- [Exercise directions]:
Please work out how many lines in the material contain "saga" and give only that figure.

- [Task inputs]:

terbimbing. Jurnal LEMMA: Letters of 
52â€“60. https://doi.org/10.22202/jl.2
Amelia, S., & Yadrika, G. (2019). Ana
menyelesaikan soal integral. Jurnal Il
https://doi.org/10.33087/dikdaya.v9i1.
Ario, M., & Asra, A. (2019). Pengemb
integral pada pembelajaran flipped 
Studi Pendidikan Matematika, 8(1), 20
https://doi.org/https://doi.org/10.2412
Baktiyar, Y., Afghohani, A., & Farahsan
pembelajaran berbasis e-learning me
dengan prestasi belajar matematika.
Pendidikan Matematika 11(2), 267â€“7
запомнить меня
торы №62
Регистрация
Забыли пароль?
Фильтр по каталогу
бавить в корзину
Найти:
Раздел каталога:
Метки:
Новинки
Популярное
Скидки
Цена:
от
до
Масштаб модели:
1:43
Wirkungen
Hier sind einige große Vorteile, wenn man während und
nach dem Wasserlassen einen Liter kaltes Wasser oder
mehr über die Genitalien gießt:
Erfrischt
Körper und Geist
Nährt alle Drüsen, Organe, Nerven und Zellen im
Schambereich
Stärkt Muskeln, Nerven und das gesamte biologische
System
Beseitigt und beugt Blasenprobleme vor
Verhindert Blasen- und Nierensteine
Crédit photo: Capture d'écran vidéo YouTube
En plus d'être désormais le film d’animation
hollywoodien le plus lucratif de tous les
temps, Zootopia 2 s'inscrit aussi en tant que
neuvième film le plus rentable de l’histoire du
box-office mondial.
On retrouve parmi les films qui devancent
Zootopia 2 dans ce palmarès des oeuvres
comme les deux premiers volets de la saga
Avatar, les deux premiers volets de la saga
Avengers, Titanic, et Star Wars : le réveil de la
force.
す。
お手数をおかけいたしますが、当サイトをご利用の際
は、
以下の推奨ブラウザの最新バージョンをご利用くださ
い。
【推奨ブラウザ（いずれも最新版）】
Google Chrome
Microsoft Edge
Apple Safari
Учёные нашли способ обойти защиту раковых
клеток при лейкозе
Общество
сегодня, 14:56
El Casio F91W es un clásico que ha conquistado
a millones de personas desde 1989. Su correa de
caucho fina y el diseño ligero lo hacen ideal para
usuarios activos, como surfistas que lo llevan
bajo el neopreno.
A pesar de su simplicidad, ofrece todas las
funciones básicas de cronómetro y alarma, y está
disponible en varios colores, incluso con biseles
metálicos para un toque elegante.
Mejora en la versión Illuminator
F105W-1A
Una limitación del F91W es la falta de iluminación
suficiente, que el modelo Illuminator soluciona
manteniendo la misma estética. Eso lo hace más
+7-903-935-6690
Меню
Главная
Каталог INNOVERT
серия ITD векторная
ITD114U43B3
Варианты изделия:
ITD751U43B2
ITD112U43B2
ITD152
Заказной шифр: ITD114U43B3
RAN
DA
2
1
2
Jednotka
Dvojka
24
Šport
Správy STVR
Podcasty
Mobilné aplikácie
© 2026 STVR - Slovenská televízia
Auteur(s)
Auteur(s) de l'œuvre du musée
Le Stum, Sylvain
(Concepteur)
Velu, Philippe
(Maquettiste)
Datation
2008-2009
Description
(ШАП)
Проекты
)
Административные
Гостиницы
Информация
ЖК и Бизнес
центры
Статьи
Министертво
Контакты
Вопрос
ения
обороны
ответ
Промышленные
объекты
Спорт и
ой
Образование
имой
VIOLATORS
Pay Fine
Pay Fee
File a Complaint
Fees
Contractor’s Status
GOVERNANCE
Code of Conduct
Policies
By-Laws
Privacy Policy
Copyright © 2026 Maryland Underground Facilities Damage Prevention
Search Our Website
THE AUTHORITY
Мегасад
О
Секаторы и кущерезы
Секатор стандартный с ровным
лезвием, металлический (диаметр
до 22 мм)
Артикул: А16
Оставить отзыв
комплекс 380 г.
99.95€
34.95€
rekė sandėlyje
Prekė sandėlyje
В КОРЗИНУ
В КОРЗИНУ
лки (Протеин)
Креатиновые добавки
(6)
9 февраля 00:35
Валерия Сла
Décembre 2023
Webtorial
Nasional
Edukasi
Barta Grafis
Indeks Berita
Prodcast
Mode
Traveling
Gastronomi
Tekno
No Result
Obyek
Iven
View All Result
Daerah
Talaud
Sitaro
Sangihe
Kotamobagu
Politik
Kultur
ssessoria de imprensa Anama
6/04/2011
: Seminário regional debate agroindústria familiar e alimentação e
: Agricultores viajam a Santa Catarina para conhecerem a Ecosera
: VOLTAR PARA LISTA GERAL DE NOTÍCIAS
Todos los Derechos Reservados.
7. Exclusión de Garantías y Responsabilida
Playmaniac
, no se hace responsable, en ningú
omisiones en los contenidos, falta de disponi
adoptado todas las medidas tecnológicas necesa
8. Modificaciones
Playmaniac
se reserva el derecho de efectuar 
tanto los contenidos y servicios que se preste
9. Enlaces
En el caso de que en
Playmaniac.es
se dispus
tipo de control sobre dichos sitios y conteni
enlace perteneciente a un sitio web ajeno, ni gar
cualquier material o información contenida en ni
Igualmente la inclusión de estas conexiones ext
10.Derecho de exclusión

- [Output]:
2